When the server is unloaded, the following replication filter function takes about 2.5 minutes to complete. When the server is loaded, it takes >10 minutes.

Can anyone comment on whether these times are expected, and if not, suggest how I might optimize things in order to get better performance?

function(doc, req) {
    acceptedDate = true;
    if(doc.date) {
        var docDate = new Date();
        var dateKey = doc.date;
        docDate.setFullYear(dateKey[0], dateKey[1], dateKey[2]);

        var reqYear = req.query.year;
        var reqMonth = req.query.month;
        var reqDay = req.query.day;
        var reqDate = new Date();
        reqDate.setFullYear(reqYear, reqMonth, reqDay);

        acceptedDate = docDate.getTime() >= reqDate.getTime();
    }

    return doc.user_id && doc.user_id == req.query.userid && doc._id.indexOf("_design") != 0 && acceptedDate; 
}

回答1:

Filtered replications works slow because for each fetched document runs complex logic to decide whether to replicate it or not:

  1. CouchDB fetches next document;
  2. Because filter function has to be applied the document gets converted to JSON;
  3. JSONifyed document passes through stdio to query server;
  4. Query server handles document and decodes it from JSON;
  5. Now, query server lookups and runs your filter function which returns true or false value to CouchDB;
  6. If result is true document goes to be replicated;
  7. Go to p.1 and loop for all documents;

For non-filtered replications take this list, throw away p.2-5 and let p.6 has always true result. This overhead slows down whole replication process.

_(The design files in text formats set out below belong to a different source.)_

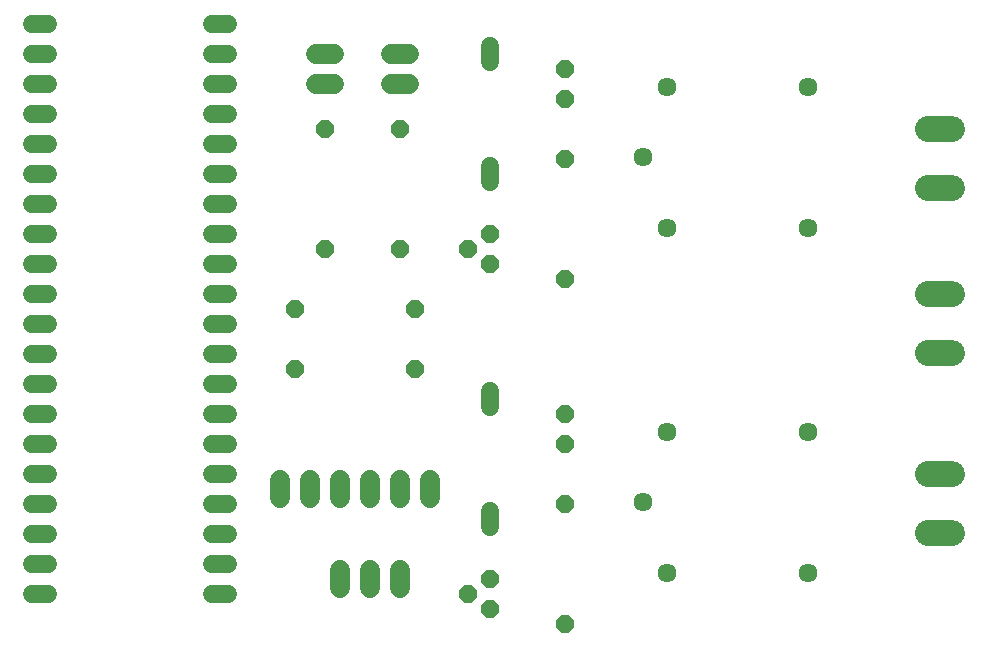
<source format=gbr>
G04 EAGLE Gerber RS-274X export*
G75*
%MOMM*%
%FSLAX34Y34*%
%LPD*%
%INSoldermask Bottom*%
%IPPOS*%
%AMOC8*
5,1,8,0,0,1.08239X$1,22.5*%
G01*
%ADD10C,1.727200*%
%ADD11C,1.524000*%
%ADD12P,1.649562X8X292.500000*%
%ADD13P,1.649562X8X112.500000*%
%ADD14P,1.649562X8X202.500000*%
%ADD15C,1.611200*%
%ADD16C,1.511200*%
%ADD17C,2.184400*%


D10*
X292100Y284480D02*
X292100Y299720D01*
X317500Y299720D02*
X317500Y284480D01*
X342900Y284480D02*
X342900Y299720D01*
X368300Y299720D02*
X368300Y284480D01*
X393700Y284480D02*
X393700Y299720D01*
X419100Y299720D02*
X419100Y284480D01*
D11*
X469900Y653796D02*
X469900Y667004D01*
X469900Y565404D02*
X469900Y552196D01*
X469900Y374904D02*
X469900Y361696D01*
X469900Y273304D02*
X469900Y260096D01*
D12*
X533400Y647700D03*
X533400Y622300D03*
X533400Y355600D03*
X533400Y330200D03*
D13*
X469900Y508000D03*
X450850Y495300D03*
X469900Y482600D03*
X469900Y215900D03*
X450850Y203200D03*
X469900Y190500D03*
X533400Y177800D03*
X533400Y279400D03*
X533400Y469900D03*
X533400Y571500D03*
D14*
X406400Y444500D03*
X304800Y444500D03*
X406400Y393700D03*
X304800Y393700D03*
D12*
X330200Y596900D03*
X330200Y495300D03*
X393700Y596900D03*
X393700Y495300D03*
D15*
X739200Y632700D03*
X619200Y512700D03*
X599200Y572700D03*
X739200Y512700D03*
X619200Y632700D03*
X739200Y340600D03*
X619200Y220600D03*
X599200Y280600D03*
X739200Y220600D03*
X619200Y340600D03*
D10*
X401320Y660400D02*
X386080Y660400D01*
X386080Y635000D02*
X401320Y635000D01*
X337820Y635000D02*
X322580Y635000D01*
X322580Y660400D02*
X337820Y660400D01*
D16*
X247840Y203200D02*
X234760Y203200D01*
X234760Y228600D02*
X247840Y228600D01*
X247840Y254000D02*
X234760Y254000D01*
X234760Y279400D02*
X247840Y279400D01*
X247840Y304800D02*
X234760Y304800D01*
X234760Y330200D02*
X247840Y330200D01*
X247840Y355600D02*
X234760Y355600D01*
X234760Y381000D02*
X247840Y381000D01*
X247840Y406400D02*
X234760Y406400D01*
X234760Y431800D02*
X247840Y431800D01*
X247840Y457200D02*
X234760Y457200D01*
X234760Y482600D02*
X247840Y482600D01*
X247840Y508000D02*
X234760Y508000D01*
X234760Y533400D02*
X247840Y533400D01*
X247840Y558800D02*
X234760Y558800D01*
X234760Y584200D02*
X247840Y584200D01*
X247840Y609600D02*
X234760Y609600D01*
X234760Y635000D02*
X247840Y635000D01*
X247840Y660400D02*
X234760Y660400D01*
X234760Y685800D02*
X247840Y685800D01*
X95440Y203200D02*
X82360Y203200D01*
X82360Y228600D02*
X95440Y228600D01*
X95440Y254000D02*
X82360Y254000D01*
X82360Y279400D02*
X95440Y279400D01*
X95440Y304800D02*
X82360Y304800D01*
X82360Y330200D02*
X95440Y330200D01*
X95440Y355600D02*
X82360Y355600D01*
X82360Y381000D02*
X95440Y381000D01*
X95440Y406400D02*
X82360Y406400D01*
X82360Y431800D02*
X95440Y431800D01*
X95440Y457200D02*
X82360Y457200D01*
X82360Y482600D02*
X95440Y482600D01*
X95440Y508000D02*
X82360Y508000D01*
X82360Y533400D02*
X95440Y533400D01*
X95440Y558800D02*
X82360Y558800D01*
X82360Y584200D02*
X95440Y584200D01*
X95440Y609600D02*
X82360Y609600D01*
X82360Y635000D02*
X95440Y635000D01*
X95440Y660400D02*
X82360Y660400D01*
X82360Y685800D02*
X95440Y685800D01*
D10*
X393700Y223520D02*
X393700Y208280D01*
X368300Y208280D02*
X368300Y223520D01*
X342900Y223520D02*
X342900Y208280D01*
D17*
X840994Y596646D02*
X860806Y596646D01*
X860806Y546354D02*
X840994Y546354D01*
X840994Y304546D02*
X860806Y304546D01*
X860806Y254254D02*
X840994Y254254D01*
X840994Y406654D02*
X860806Y406654D01*
X860806Y456946D02*
X840994Y456946D01*
M02*

</source>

To significantly improve filtered replication speed, you may use Erlang filters via Erlang native server. They runs inside CouchDB, doesn't pass through any stdio interface and there is no JSON decode/encode overhead applied.

NOTE, that Erlang query server runs not inside sandbox like JavaScript one, so you need to really trust code that you run with it.

Another option is to optimize your filter function e.g. reduce object creation, method calls, but actually you wouldn't win much with this.